* _Text under study_
The Halcyon Years (My History in Gaming, Part 2)

Previously, I wrote about my start in gaming; fumbling around but generally gaming a lot less than you might think.  All that changed when I went to college in New England, where both I think both the population density and cosmopolitan nature of the place lent itself better.  The college I attended actually had a school-sponsored club dedicated to playing roleplaying games as a way of encouraging non-fraternity activities.  What's more, when I got there I discovered that they played a game I thought I knew, but wasn't aware had advanced three editions.


I ended up playing, and then later running, Champions 4th Ed. for over three years, often more than once a week.  It's a slow game, combat-wise, especially when you've got six or so players, but this was the gaming mainstay the entire time.  And I loved it.  There was the Knights of New York, FUNHOUSE, Vanguard and its spin-off team Vanguard Europe.

* _Provided information_

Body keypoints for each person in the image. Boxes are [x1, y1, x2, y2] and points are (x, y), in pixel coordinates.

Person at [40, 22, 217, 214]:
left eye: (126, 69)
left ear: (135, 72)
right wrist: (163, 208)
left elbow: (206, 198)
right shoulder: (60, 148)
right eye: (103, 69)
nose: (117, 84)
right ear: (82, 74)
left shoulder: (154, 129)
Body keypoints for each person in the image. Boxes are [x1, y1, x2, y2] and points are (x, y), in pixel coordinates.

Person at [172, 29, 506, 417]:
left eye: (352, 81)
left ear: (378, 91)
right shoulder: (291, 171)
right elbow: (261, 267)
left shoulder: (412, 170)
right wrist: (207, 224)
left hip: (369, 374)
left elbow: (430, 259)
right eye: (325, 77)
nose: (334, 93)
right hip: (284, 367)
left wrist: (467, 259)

--

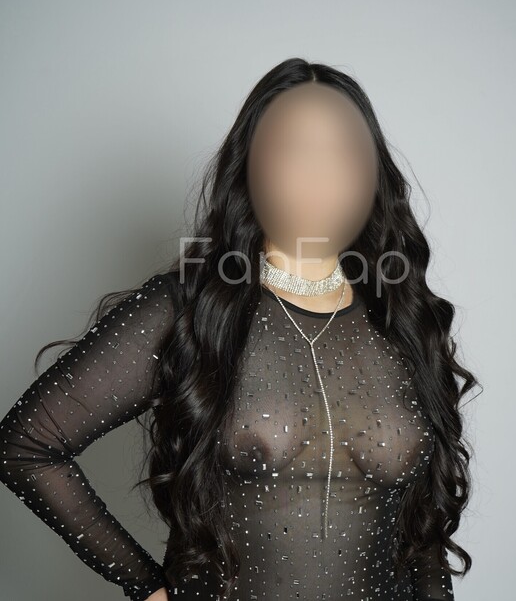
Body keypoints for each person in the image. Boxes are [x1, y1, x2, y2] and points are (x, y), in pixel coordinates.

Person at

* _What this exercise asks_
A - List every superhero team name the gaming history post mentions from the Champions games.
B - In the gaming history post, what kind of activities was the school-sponsored roleplaying club meant to encourage?
C - Please resume the gaming history post after its last sentence, in the same voice.
The records have no connection to the gaming history post.

* _Expected outputs_
A - Knights of New York, FUNHOUSE, Vanguard, Vanguard Europe

B - Non-fraternity activities.

C -
We were a pretty mercurial group when it came to games, though, and frequently diverted ourselves with other RPG's that were big at the time.  Star Wars by West End Games was such a great game that we would continually launch and re-launch brief forays into a speculative post-Return of the Jedi universe (this was before the Zahn novels came along).  Most of these games had a pretty typical format: the Smuggler and His Crew battling whoever The Man happened to be while getting sucked into some Jedi-oriented subplot.  I frequently was the smuggler, a PC with the goofy name Fargo Wells.

But there was one other game that happened early in my college career that left an indelible mark, although it would take me a long time to figure out that what made it great wasn't the rules, or even the players.  It was the GM.  That game was Robotech.


Specifically, it was Robotech: the Sentinels, which for those who are up on their nerdstream know was the Harmony Gold-based anime show that attempted to form the glue between the three unrelated TV series that Harmony Gold had merged into one product for the American audience.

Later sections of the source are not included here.